This is followed by “Political, Pragmatic, Popular: Antonia Bird’s Cinema of the People” by Rachel Pronger, which as the title implies is an overview of Bird’s work. Pronger begins by quoting Bird from the Guardian Interview elsewhere on this disc that as of 1995, Bird thought she was at a crossroads, undeniably successful but looking to find a halfway course between small issue-based indies and big-budget Hollywood productions. Pronger suggests that after Bird’s early death, she hadn’t had the recognition she was due and she was likely to vanish from sight. The result of this was a BFI retrospective in 2016 and the From Eastenders to Hollywood documentary referred to above. Pronger suggests that Bird’s quality lay in mixing “firebrand politics” with a populist sensibility, leading her from the Royal Court, frequented by “middle-class intelligentsia” to the mass-audience medium of television and later cinema. In the latter medium, she was less arthouse than contemporaries such as Lynne Ramsay, Clio Barnard and Andrea Arnold and as such was often associated with work with male leads – the pragmatic side of the title, given that they were more likely to be made. She also prioritised the actors on her productions, especially given that she was the daughter of one (Michael Bird). However, her socialist politics was another barrier (along with her gender) and George Faber believed that she was blocked by some people for that reason. However, Pronger suggests, her studies of troubled masculinity and her vision of television as a site of political awakening, remain prescient today, more than a decade after her death.

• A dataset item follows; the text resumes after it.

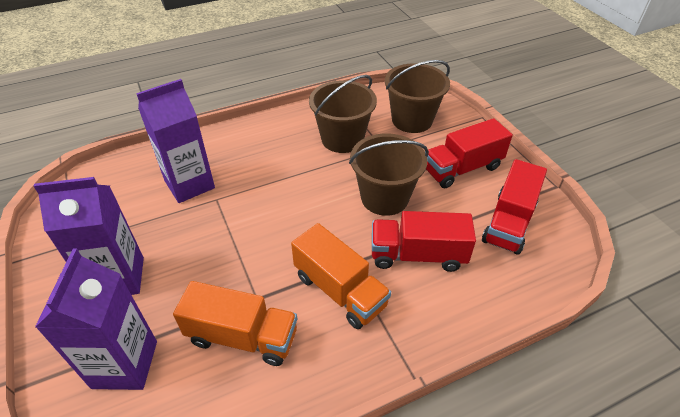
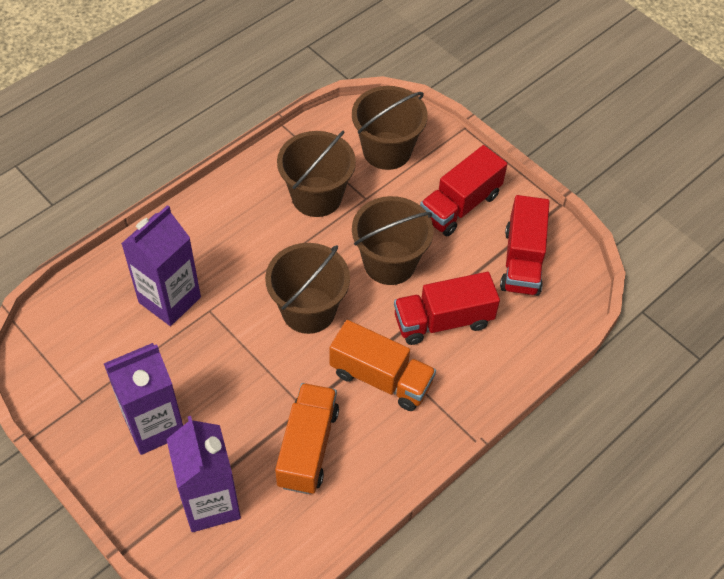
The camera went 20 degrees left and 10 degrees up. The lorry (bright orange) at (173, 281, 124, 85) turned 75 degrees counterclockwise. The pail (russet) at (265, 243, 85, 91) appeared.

This profile of Antonia Bird is followed by “The Angry Compassion of Jimmy McGovern”, by Mark Duguid, author of a BFI TV Classics monograph on Cracker. This covers the writer’s life and career from his childhood in Liverpool to his breaking into television on Brookside in 1982, soaps and children’s drama by then having replaced low-budget single dramas as training grounds for writers. (Also writing for Brookside at the time were Frank Cottrell Boyce and the late Kay Mellor.) His Catholic background is reflected in his storylines for the Catholic Grant family. He left the series after they cut a scene where a character burned a copy of The Sun with its infamous “The Truth” headline about Hillsborough – something which was very far from the truth and provoked a boycott of the newspaper in the city. The Hillsborough disaster inspired a storyline in Cracker, and after that the eponymous 1996 drama. Another drama-documentary was 1999’s Dockers, about Liverpool’s dock dispute which lasted two and a half years. Duguid highlights McGovern’s maintaining the television tradition of single plays in the series The Street (2007-2009) and Moving On (2009-2023), working with newer writers, something he also did in Australia for the series Redfern Now (2013), about the aboriginal community in the Sydney suburb of the title. He returned to the UK with another anthology series, Accused (2010-2012). As Duguid points out, McGovern’s work is not always easy viewing, but always containing compassion and humour, with some sense of redemption. That’s still the case in his mid-seventies.
Following a cast and crew listing for Priest, the booklet has credits for and notes on the extras, plus plenty of stills.
final thoughts
While controversial on its release, in the USA and Ireland especially, thirty years later Priest now looks like, not just among its writer and director’s best work, one of the major British films of its decade. It’s well-served by this BFI Blu-ray release.